PROBLEM STATEMENT: Pick out every line of the items that contains the string "drawn" and copy each of those lines in full. Case counts.

AVAILABLE DATA:
■ ■ ■ ■ ■

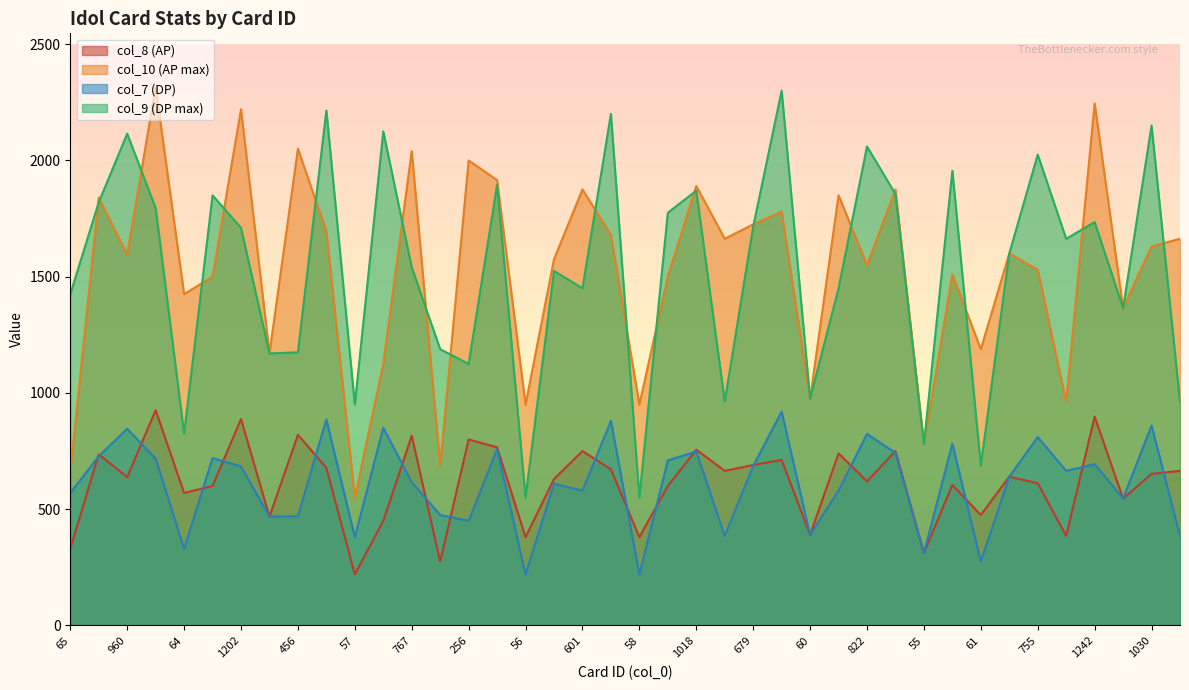

At which label does col_10 (AP max) first exceed 1600?

895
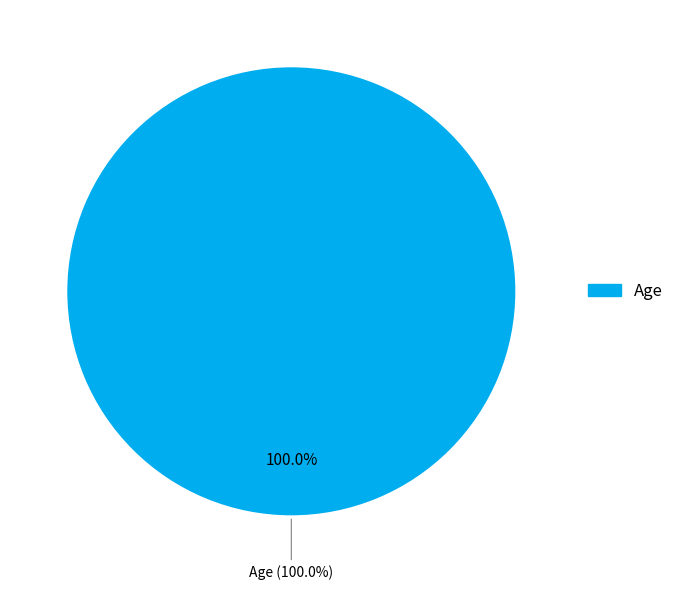

Which category accounts for the majority?

Age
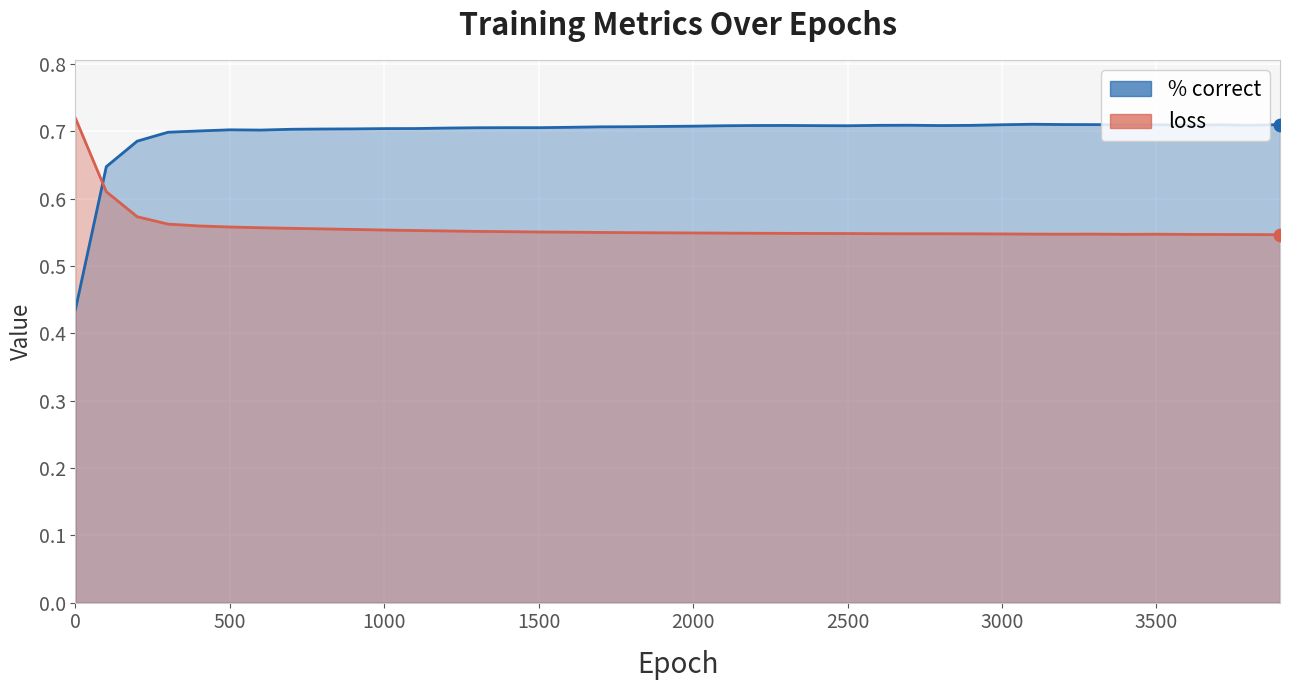

At how many categories does at least one series exceed 0?

40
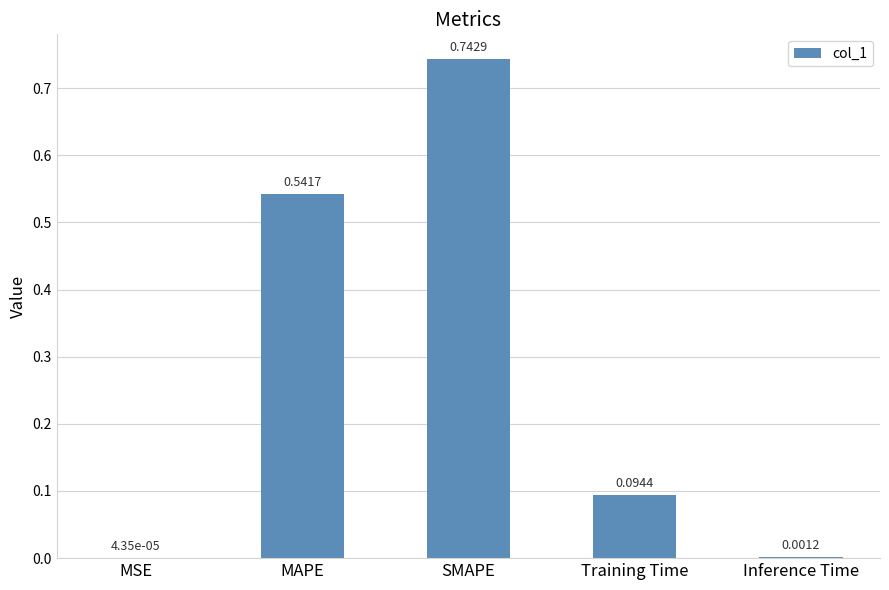

What is the sum of all values?

1.4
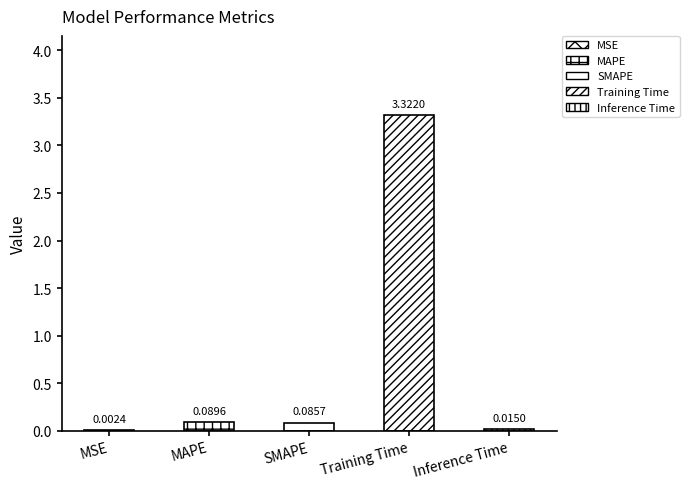

Reading right to left, transcribe all the data shown in this chart.

0.0	3.3	0.1	0.1	0.0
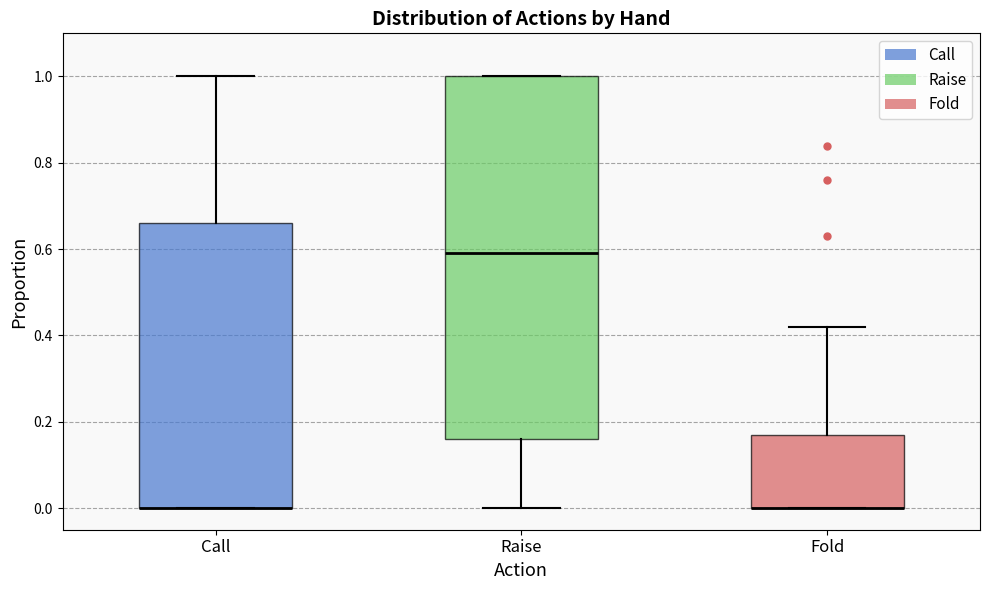

Reading left to right, read every box against the y-axis: the position of its median line, the range the box covers, and the ends of its whiskers. The values are not printed on the chart, so give them approximately, as read against the axis.

Call: median 0.00 (drawn on the box's lower edge), box 0.00 to 0.66, whiskers 0.00 to 1.00
Raise: median 0.60, box 0.16 to 1.00, whiskers 0.00 to 1.00
Fold: median 0.00 (drawn on the box's lower edge), box 0.00 to 0.18, whiskers 0.00 to 0.42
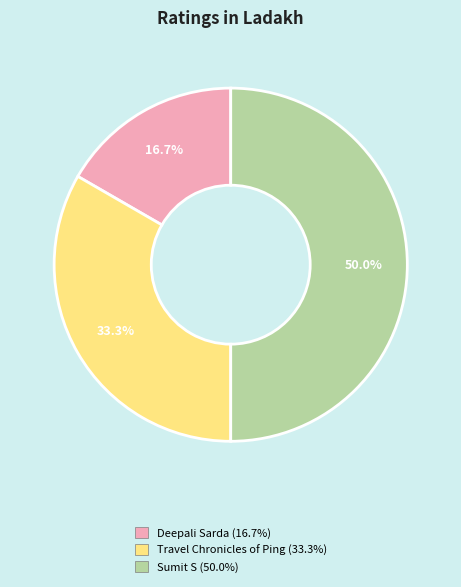

Is it true that Deepali Sarda is 5% of the pie?

False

■ ■ ■ ■ ■

THE COMPLETED TASK:
Call: median 0.00 (drawn on the box's lower edge), box 0.00 to 0.66, whiskers 0.00 to 1.00
Fold: median 0.00 (drawn on the box's lower edge), box 0.00 to 0.18, whiskers 0.00 to 0.42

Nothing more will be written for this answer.